Film director David Fincher began his career in Hollywood as a special effects man working for director George Lucas. Eighteen and fresh out of high school when he joined the Lucas team for 1983's Return of the Jedi, Fincher has since forged a path through the film industry maze to become one of the most influential directors at the turn of the twenty-first century. With films such as Seven, Fight Club, and The Game to his credit, Fincher is known for an unorthodox style that eschews advance planning in favor of just winging it. Taking place in gritty urban settings awash in rain-soaked pavements dimly lit by sputtering neon lights, his films are known for their frenetic violence, desolation, decay, and bloodshed, sometimes even death.

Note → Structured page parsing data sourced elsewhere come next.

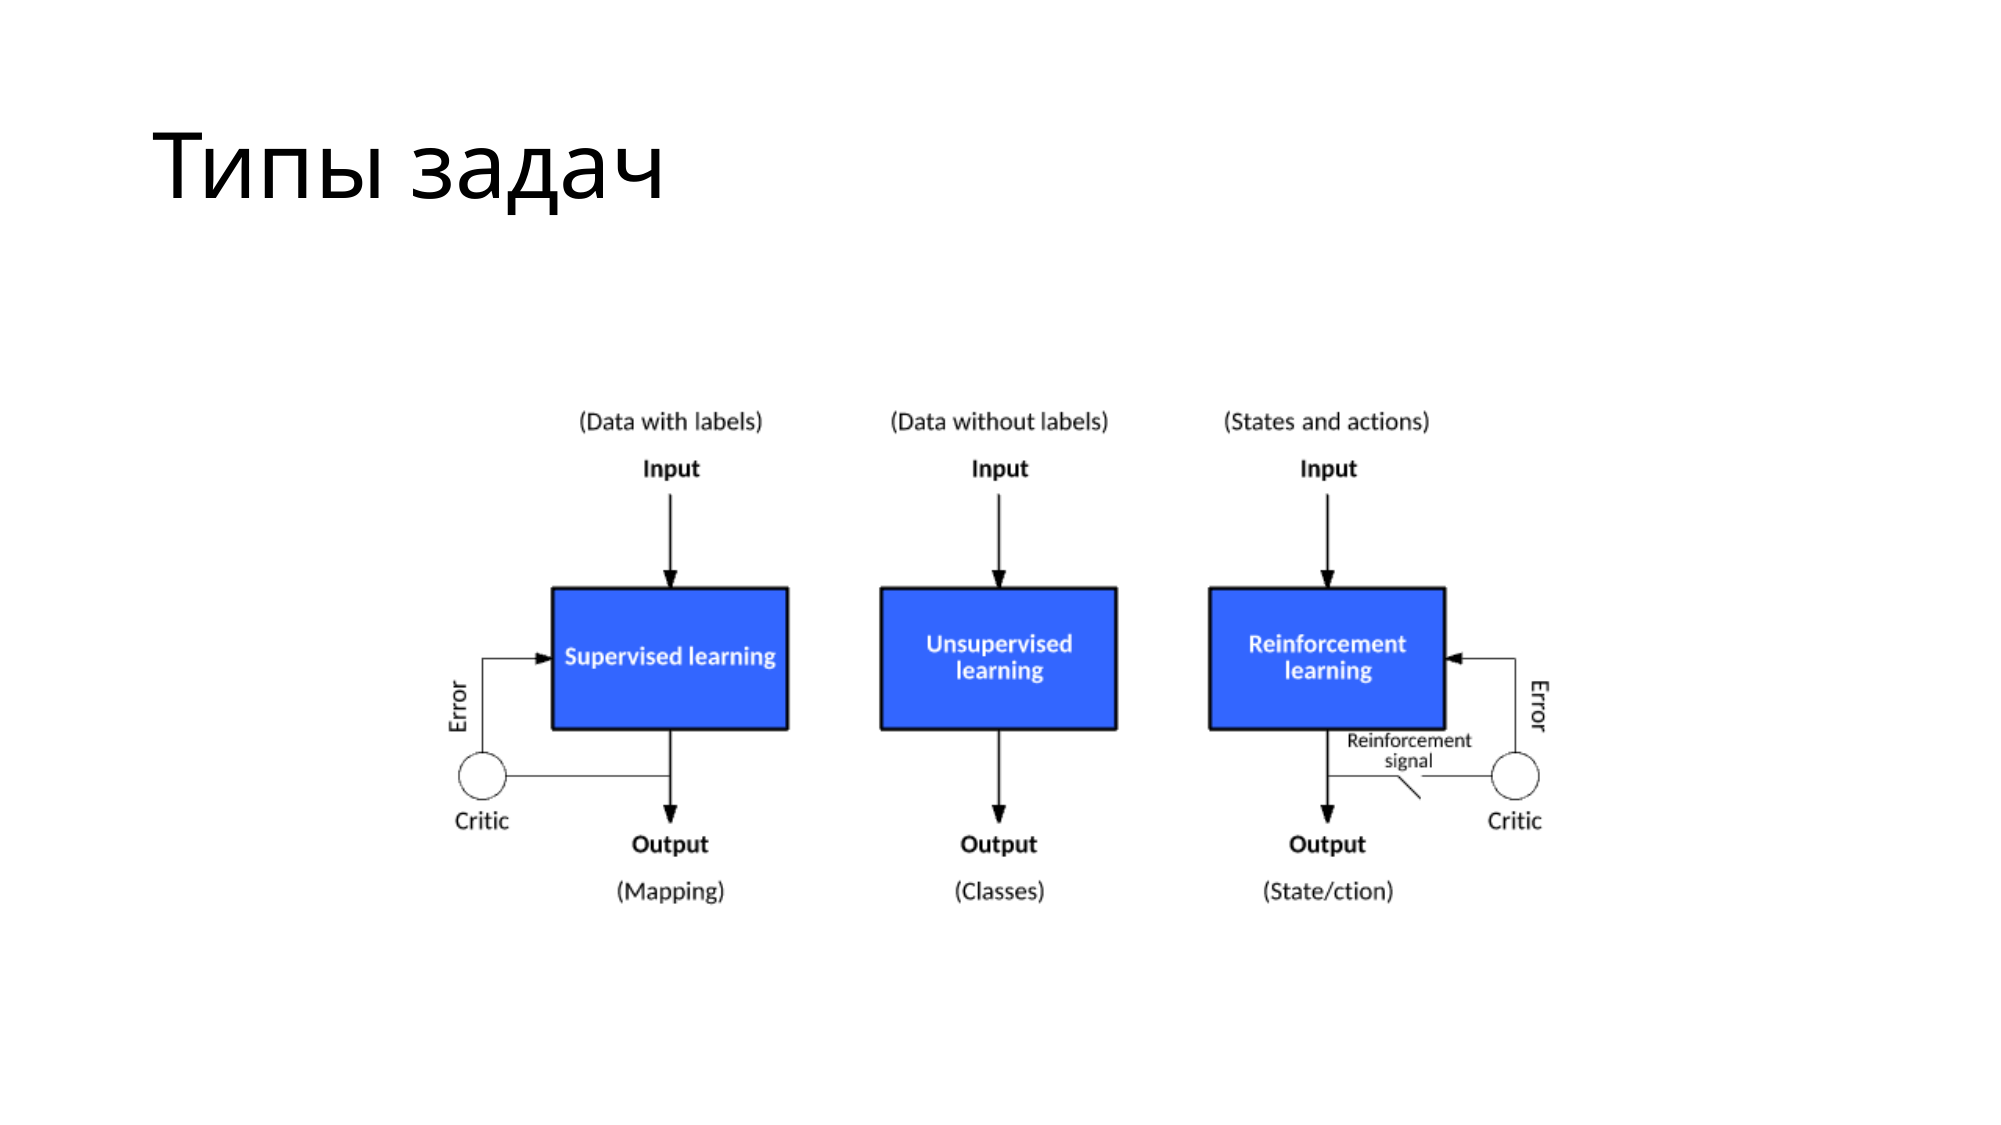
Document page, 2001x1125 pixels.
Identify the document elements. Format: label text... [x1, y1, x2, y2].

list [446, 406, 1554, 907]
title Типы задач [137, 59, 1863, 278]
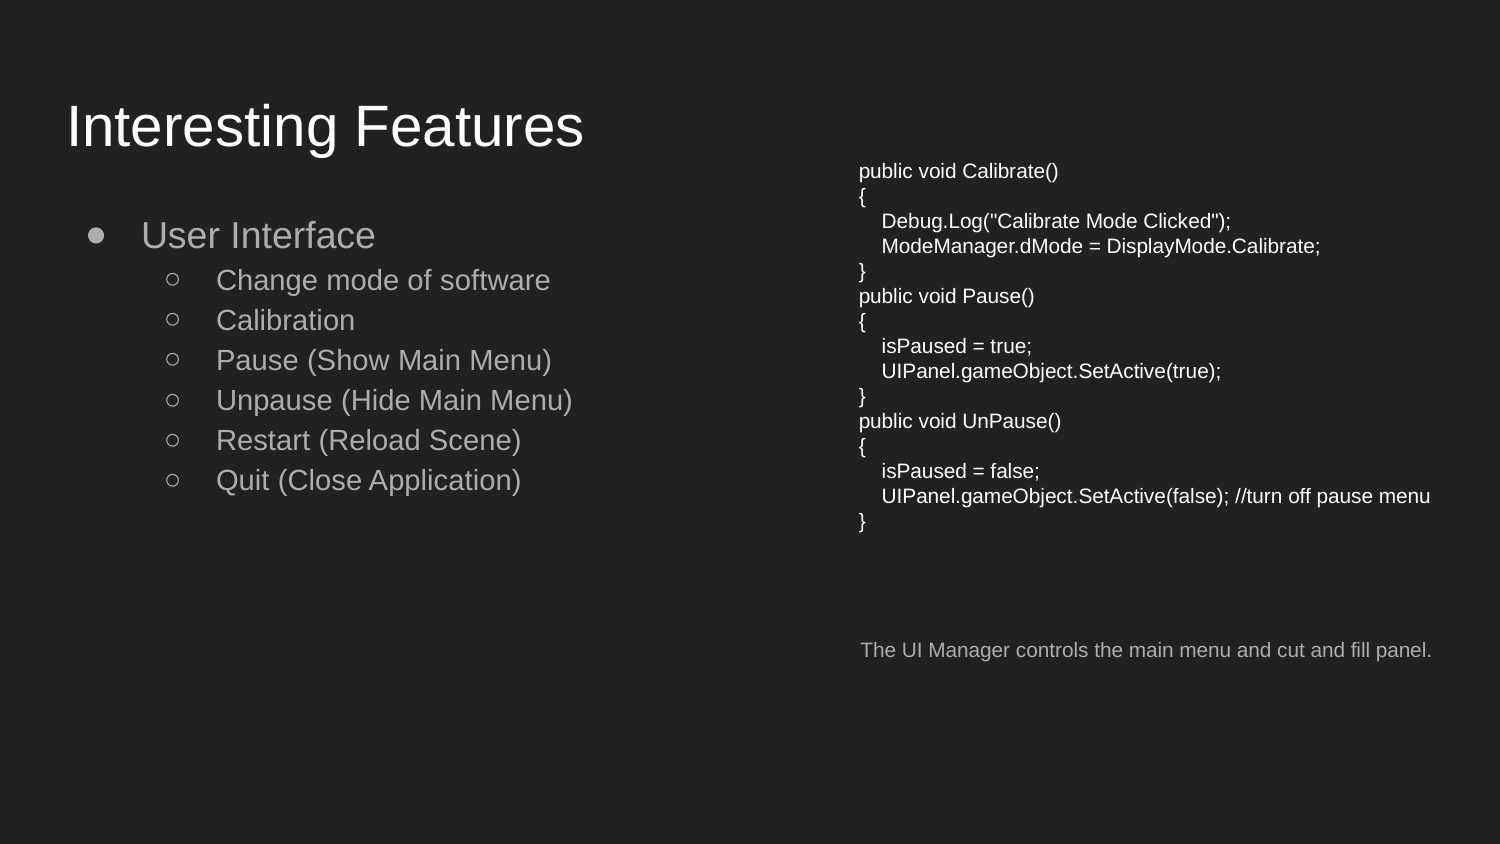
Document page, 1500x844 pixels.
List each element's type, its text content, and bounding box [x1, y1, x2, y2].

text_box The UI Manager controls the main menu and cut and fill panel. [835, 617, 1457, 677]
text_box public void Calibrate() { Debug.Log("Calibrate Mode Clicked"); ModeManager.dMode = DisplayMode.Calibrate; } public void Pause() { isPaused = true; UIPanel.gameObject.SetActive(true); } public void UnPause() { isPaused = false; UIPanel.gameObject.SetActive(false); //turn off pause menu } [843, 142, 1449, 617]
list User Interface Change mode of software Calibration Pause (Show Main Menu) Unpause (Hide Main Menu) Restart (Reload Scene) Quit (Close Application) [51, 189, 844, 750]
title Interesting Features [51, 72, 1449, 167]
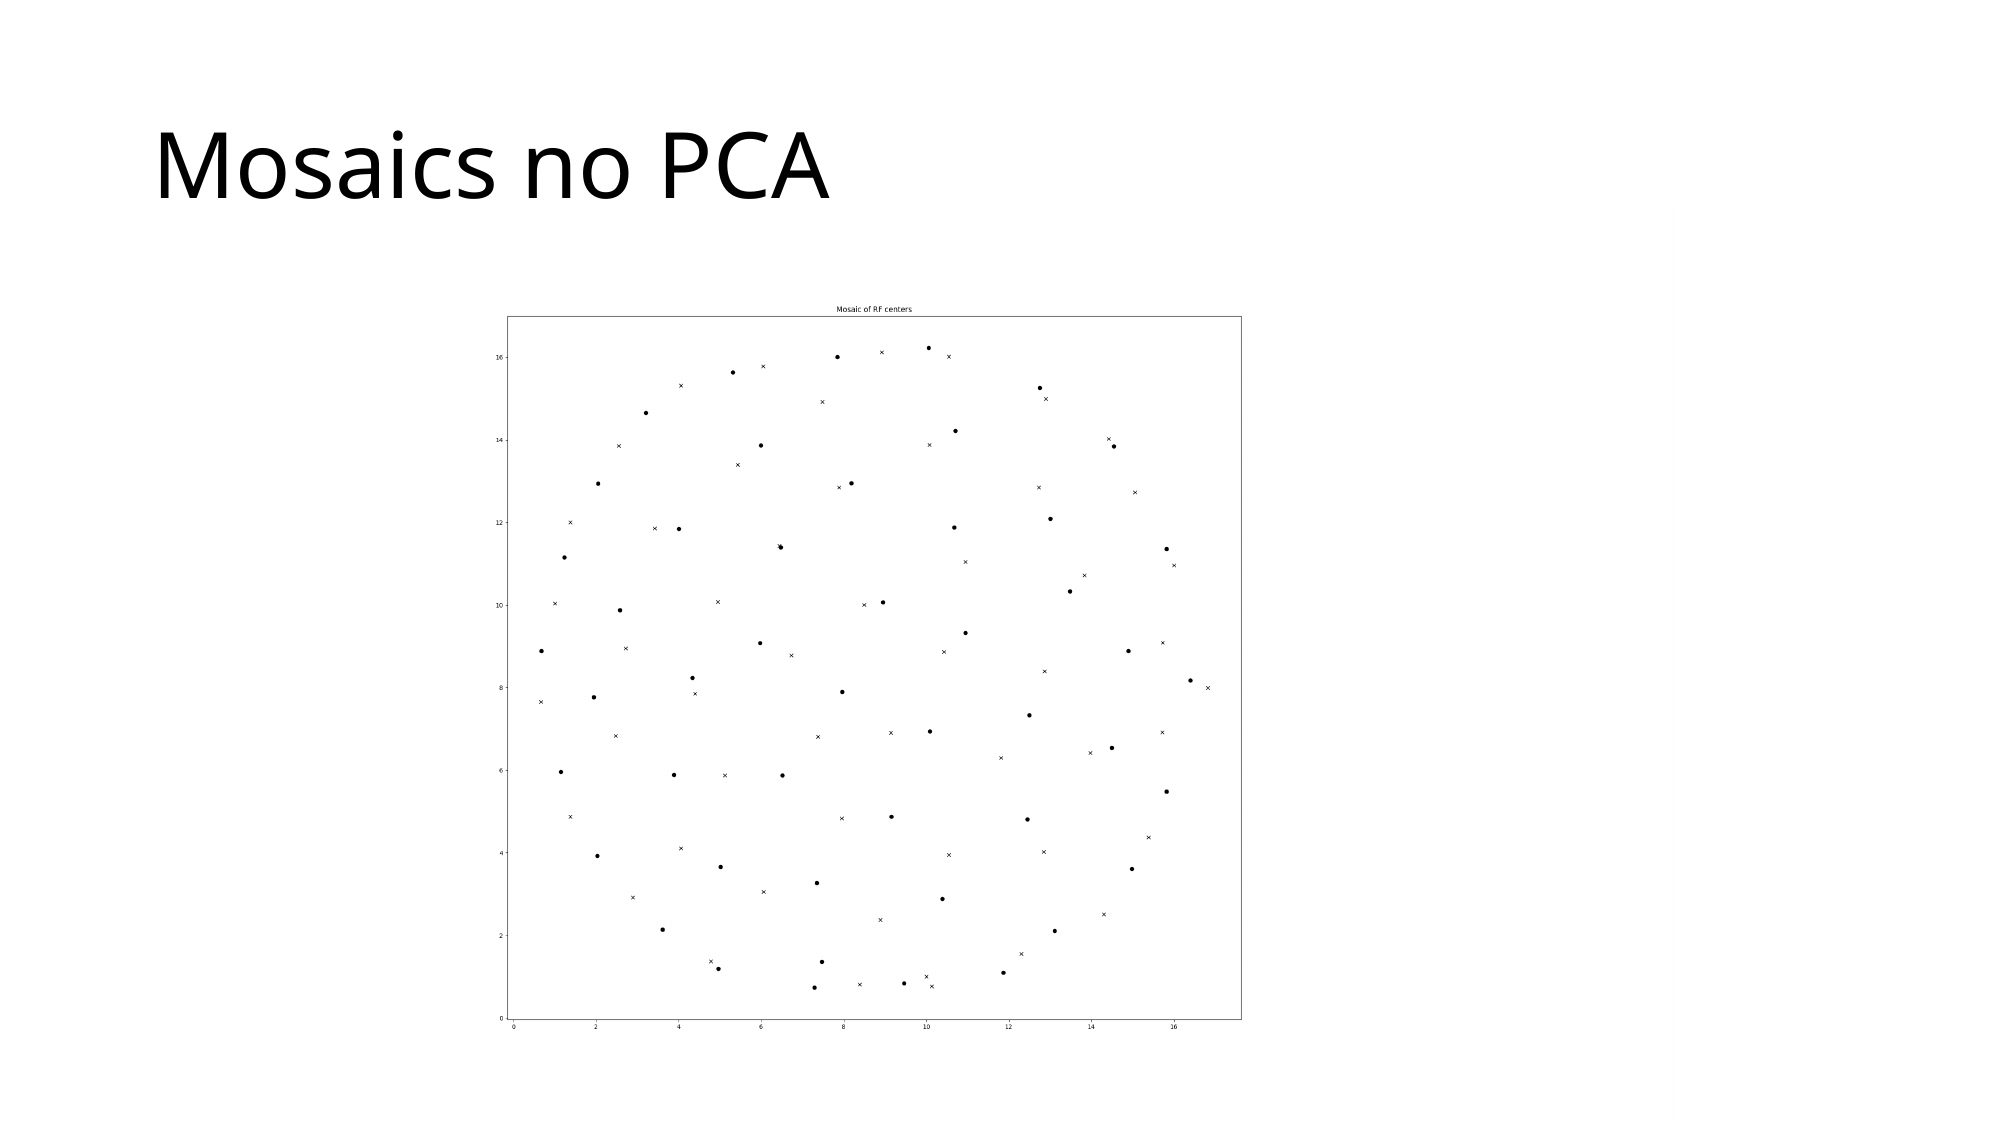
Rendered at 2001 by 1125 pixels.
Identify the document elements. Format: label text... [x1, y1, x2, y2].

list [31, 206, 1676, 1120]
title Mosaics no PCA [137, 59, 1863, 278]
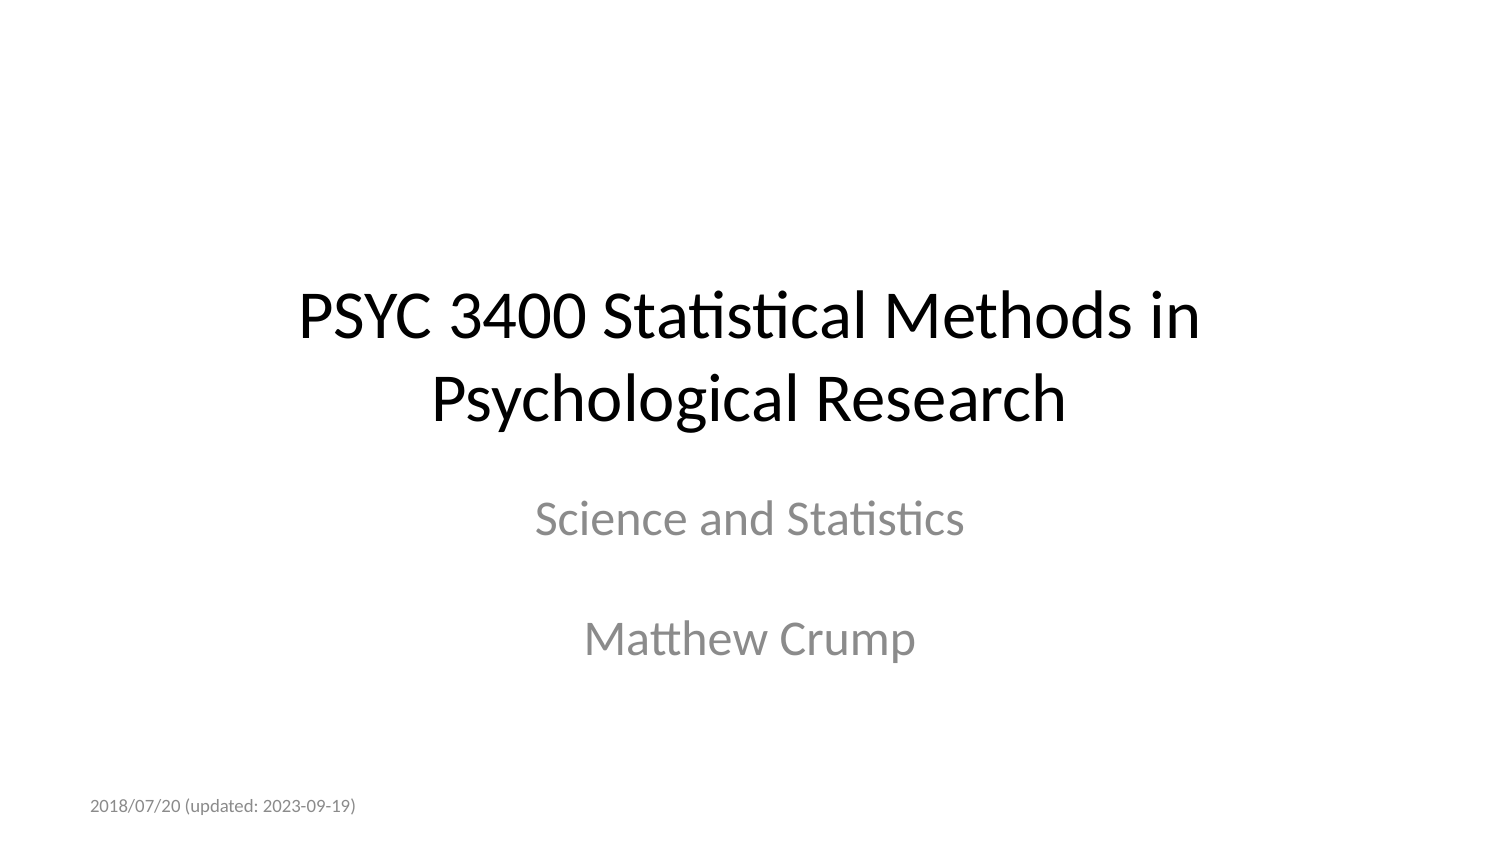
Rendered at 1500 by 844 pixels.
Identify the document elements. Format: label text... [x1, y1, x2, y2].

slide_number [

Fincher, whose films are far more popular with the movie-going public than with the film critic establishment, has been described by Entertainment Weekly reviewer David Hochman as possessing both "an unflinching eye for dark, elegantly eerie images" and a "notorious reluctance to compromise on subject matter." Fincher has also been labeled by another Entertainment Weekly writer as "the man who [with Seven and The Game] made moral ambiguity and psychological dubiety into a marketable cinematic style." The director's own explanation of his peculiar cinematic style is that he is "always interested in movies that scar."
Off to Soaring Start with Star Wars
Born in Colorado in 1963, Fincher and his parents soon moved to California, where he attended school in Marin County.